- Education: University of Zagreb
- Scientific career
- Fields: Electronics Engineering, Physics
- Workplaces: Brookhaven National Laboratory

= Veljko Radeka =

Veljko Radeka is a Croatian-American electronics engineer and physicist renowned for work in radiation detector instrumentation.

== Career at Brookhaven National Laboratory ==

In 1962, Radeka joined Brookhaven National Laboratory in Upton, New York, as a visiting scientist. He became a staff member of BNL's Instrumentation Division in 1966 and was appointed as the division head in 1972. He held this role for four decades until Graham Smith succeeded him in 2012.
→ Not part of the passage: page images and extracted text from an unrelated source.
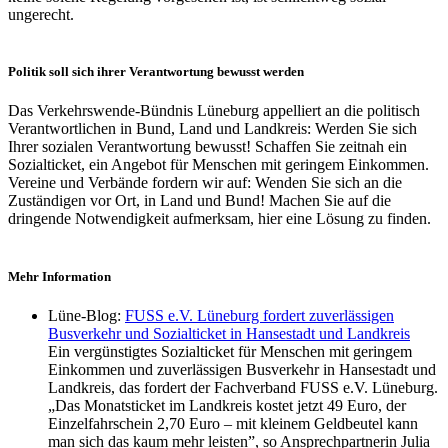
ungerecht.
Politik soll sich ihrer Verantwortung bewusst werden
Das Verkehrswende-Bündnis Lüneburg appelliert an die politisch
Verantwortlichen in Bund, Land und Landkreis: Werden Sie sich
Ihrer sozialen Verantwortung bewusst! Schaffen Sie zeitnah ein
Sozialticket, ein Angebot für Menschen mit geringem Einkommen.
Vereine und Verbände fordern wir auf: Wenden Sie sich an die
Zuständigen vor Ort, in Land und Bund! Machen Sie auf die
dringende Notwendigkeit aufmerksam, hier eine Lösung zu finden.
Mehr Information
Lüne-Blog:
FUSS e.V. Lüneburg fordert zuverlässigen
Busverkehr und Sozialticket in Hansestadt und Landkreis
Ein vergünstigtes Sozialticket für Menschen mit geringem
Einkommen und zuverlässigen Busverkehr in Hansestadt und
Landkreis, das fordert der Fachverband FUSS e.V. Lüneburg.
„Das Monatsticket im Landkreis kostet jetzt 49 Euro, der
Einzelfahrschein 2,70 Euro – mit kleinem Geldbeutel kann
man sich das kaum mehr leisten”, so Ansprechpartnerin Julia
== Contributions to science and technology ==

Radeka's work has been instrumental in advancing radiation measurement techniques. He developed circuits capable of detecting extremely rare radiation signals amidst background noise, which were crucial for solar neutrino experiments. This innovation contributed to Raymond Davis receiving the Nobel Prize in Physics in 2002.

Additionally, Radeka played a pivotal role in the development of the first noble liquid argon calorimeter, a device essential for measuring the energy of subatomic particles. This technology was integral to the ATLAS experiment at the Large Hadron Collider, leading to the discovery of the Higgs boson.

Beyond particle physics, his innovations have influenced various disciplines, including medical imaging. His research group developed a medical scanner that combines positron emission tomography and nuclear magnetic resonance imaging into a single instrument, enhancing diagnostic capabilities.

== Awards and recognition ==

- IEEE Centennial Medal (1984)
- Harold Wheeler Award (2009)
- IEEE Marie Sklodowska-Curie Award (2013)
- Inaugural APS Division of Particles and Fields Instrumentation Award (2015)
- ICFA Instrumentation Award (2022)

Radeka is a Life Fellow of the Institute of Electrical and Electronics Engineers and a Fellow of the American Physical Society. Throughout his career, he has authored over 200 publications and holds two instrumentation patents.